We detected 2842 differentially expressed (DE) mRNAs, 2577 DE long non-coding RNAs (lncRNAs), and 309 DE microRNAs (miRNAs) that were dysregulated in glioblastoma. The final ceRNA network consisted of six specific lncRNAs, four miRNAs, and four mRNAs. Among them, four DE mRNAs and one DE lncRNA were correlated with overall survival (p < 0.05). C1S was significantly correlated with overall survival (p= 0.015). In functional assays, knockdown of C1S inhibited the proliferation and invasion of glioblastoma cell lines.
We established four ceRNA networks that may influence the occurrence and development of glioblastoma. Among them, the MIR155HG/has-miR-129-5p/C1S axis is a potential marker and therapeutic target for glioblastoma. Knockdown of C1S inhibited the proliferation, migration, and invasion of glioblastoma cells. These findings clarify the role of the ceRNA regulatory network in glioblastoma and provide a foundation for further research.
胶质母细胞瘤是最常见的原发性恶性脑肿瘤。由于对其发病机制的了解有限,胶质母细胞瘤的预后仍然很差。本研究旨在通过综合生物信息学分析,探索胶质母细胞瘤中潜在的竞争性内源性RNA(ceRNA)网络链和生物标志物。
分析来自癌症基因组图谱数据库和基因表达综合数据库的转录组表达数据,以鉴定胶质母细胞瘤与正常组织之间差异表达的基因。通过基因本体论和京都基因与基因组百科全书通路分析,探索与差异表达基因潜在相关的生物学通路,并使用STRING数据库和Cytoscape建立蛋白质-蛋白质相互作用网络。使用基因表达谱交互式分析进行的生存分析基于Kaplan-Meier曲线法。使用交集法建立ceRNA网络链,以对齐来自四个数据库(miRTarBase、miRcode、TargetScan和lncBace2.0)的数据,并通过定量逆转录聚合酶链反应分析和确定Pearson相关系数来验证表达差异和相关性。此外,进行MTS试验以及伤口愈合试验和Transwell试验,分别评估补体C1s(C1S)对胶质母细胞瘤细胞活力、迁移和侵袭能力的影响。

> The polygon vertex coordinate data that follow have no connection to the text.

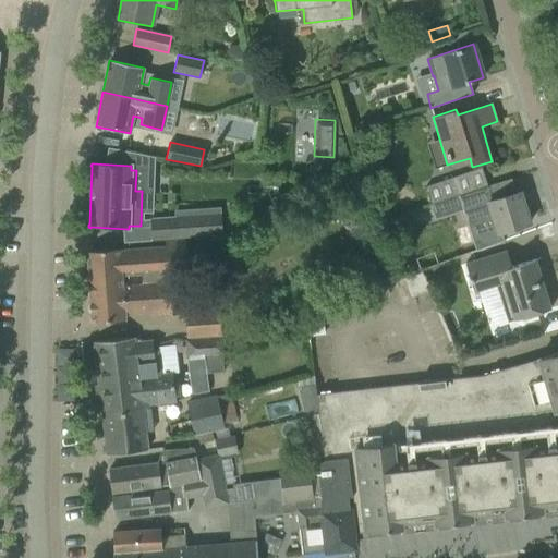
[(424,187),(431,205),(445,201),(466,193),(486,186),(481,168),(424,187)]
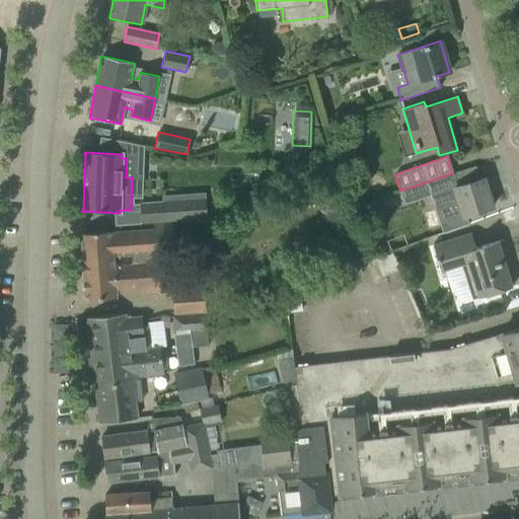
[(426,183),(434,209),(457,202),(462,217),(472,214),(492,208),(484,178),(458,187),(453,174),(434,180),(426,183)]
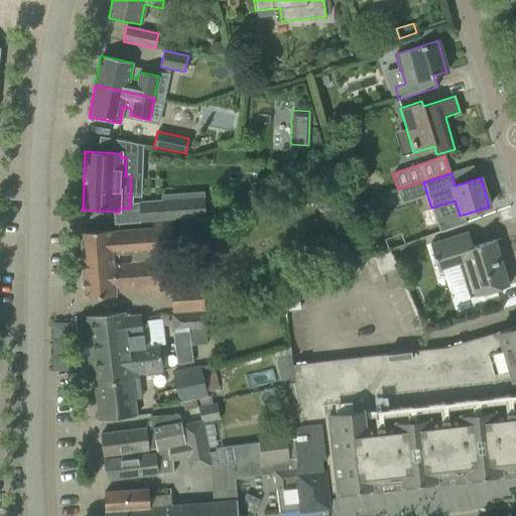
[(411,185),(398,189),(402,203),(415,199),(411,185)]
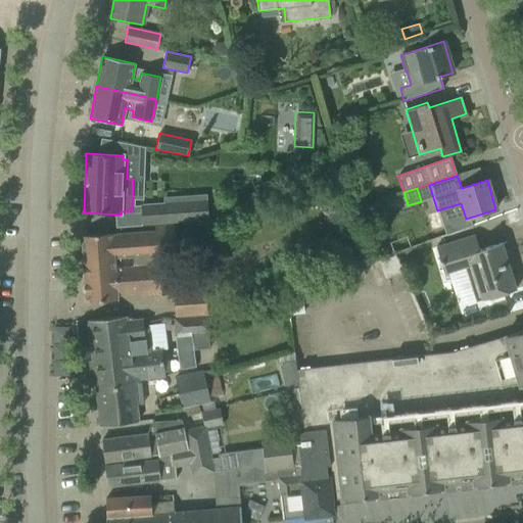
[(140,205),(141,225),(207,220),(206,201),(140,205)]
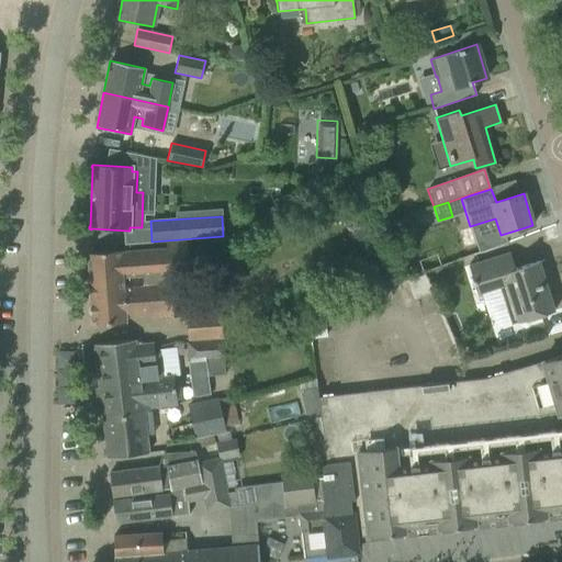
[(184,240),(166,243),(166,248),(111,253),(89,254),(89,259),(88,263),(89,269),(90,274),(90,279),(88,280),(90,322),(96,325),(116,324),(125,323),(124,315),(139,314),(139,316),(172,314),(170,287),(169,274),(187,273),(187,272),(184,240)]
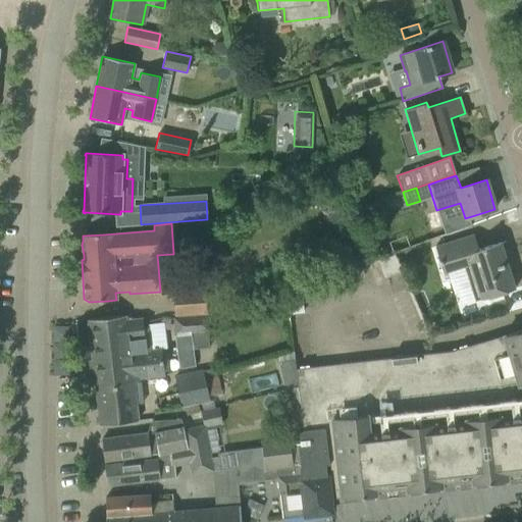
[(454,241),(434,247),(442,273),(470,265),(480,300),(515,289),(509,270),(514,269),(505,242),(478,250),(473,235),(454,241)]
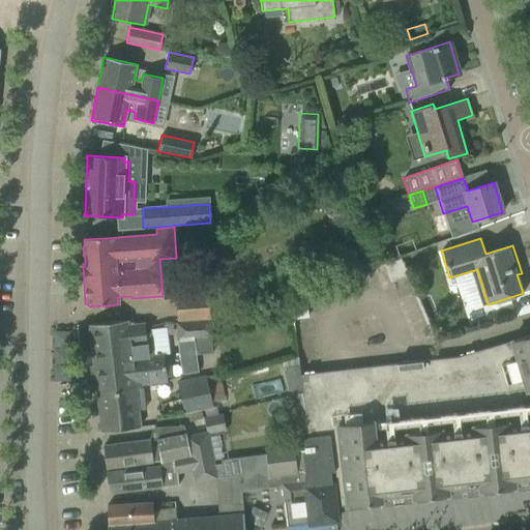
[(173,297),(174,321),(208,320),(207,296),(173,297)]
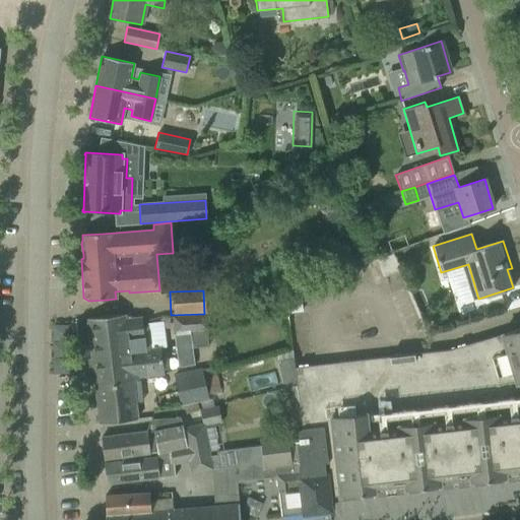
[(87,319),(91,356),(115,353),(129,351),(151,349),(151,348),(148,326),(142,326),(141,317),(125,319),(125,314),(87,319)]
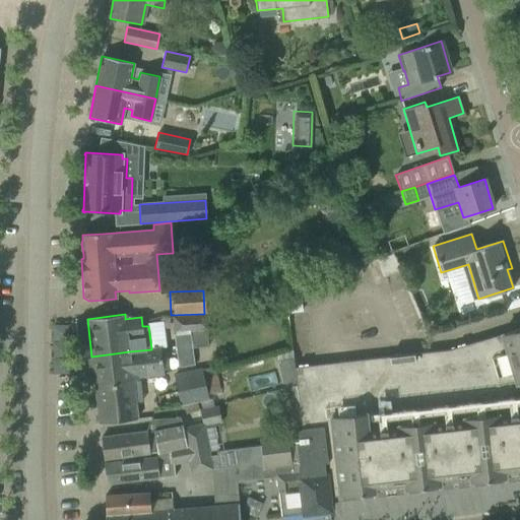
[(171,317),(172,331),(204,329),(204,316),(171,317)]
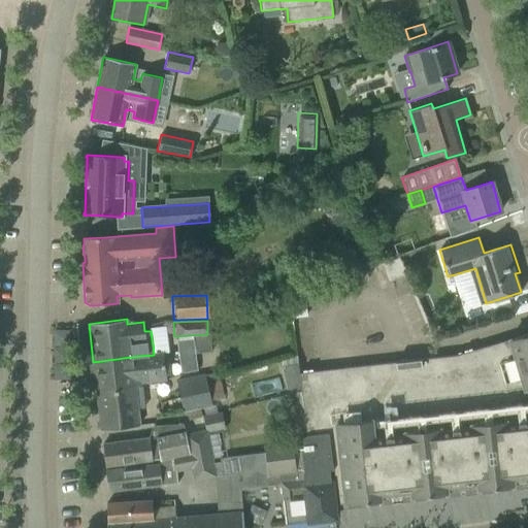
[(527,333),(456,355),(299,373),(300,389),(306,435),(328,432),(333,469),(336,501),(344,500),(344,503),(349,503),(349,500),(375,497),(375,500),(380,499),(380,496),(410,493),(410,496),(415,496),(415,493),(441,490),(442,493),(447,492),(446,489),(477,486),(477,489),(482,488),(481,485),(508,482),(508,485),(513,485),(513,482),(527,480),(527,333)]
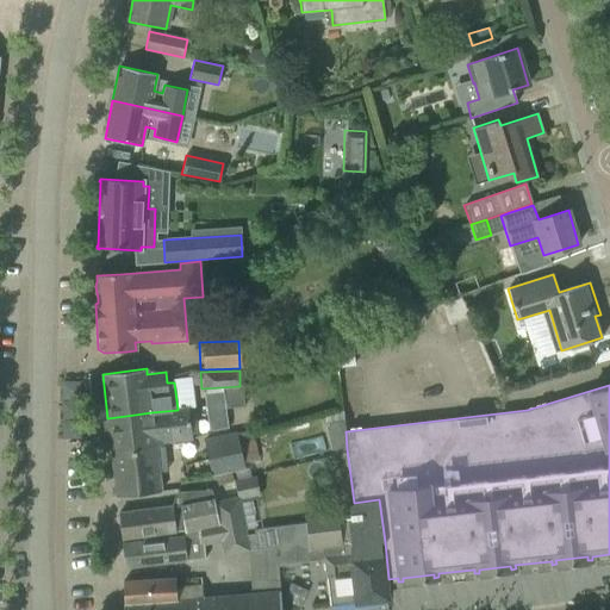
[(107,418),(111,454),(163,447),(163,443),(192,440),(188,408),(178,409),(178,410),(151,412),(135,415),(107,418)]
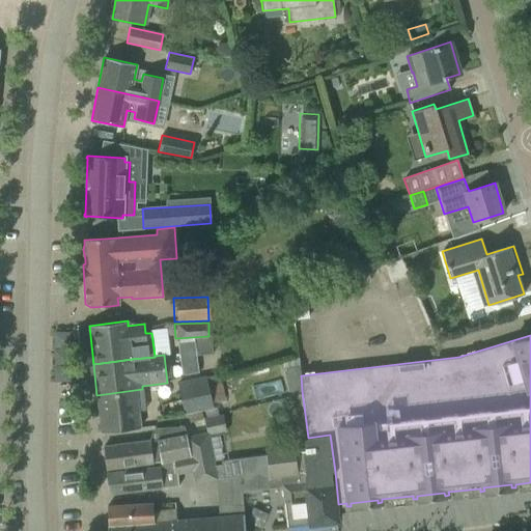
[(297,365),(282,369),(288,394),(302,391),(301,375),(298,375),(297,365)]
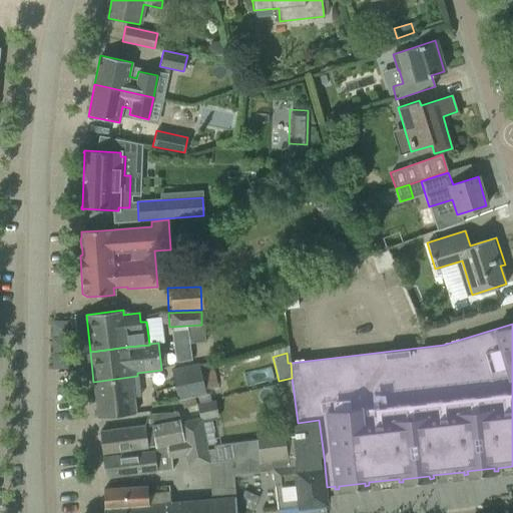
[(171,371),(178,401),(205,394),(198,365),(171,371)]
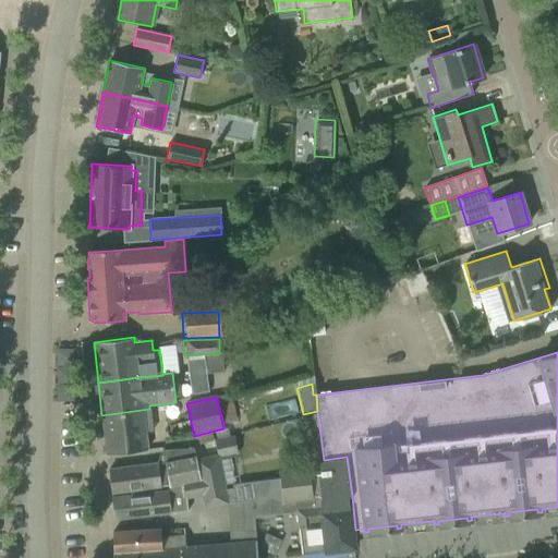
[(149,409),(101,415),(107,455),(146,450),(143,419),(150,419),(149,409)]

我们检测到在胶质母细胞瘤中失调的2842个差异表达(DE)mRNA、2577个DE长链非编码RNA(lncRNA)和309个DE微小RNA(miRNA)。最终的ceRNA网络由六个特定的lncRNA、四个miRNA和四个mRNA组成。其中,四个DE mRNA和一个DE lncRNA与总生存期相关(p<0.05)。C1S与总生存期显著相关(p=0.015)。在功能试验中,敲低C1S可抑制胶质母细胞瘤细胞系的增殖和侵袭。
我们建立了四个可能影响胶质母细胞瘤发生和发展的ceRNA网络。其中,MIR155HG/has-miR-129-5p/C1S轴是胶质母细胞瘤的潜在标志物和治疗靶点。敲低C1S可抑制胶质母细胞瘤细胞的增殖、迁移和侵袭。这些发现阐明了ceRNA调控网络在胶质母细胞瘤中的作用,并为进一步研究提供了基础。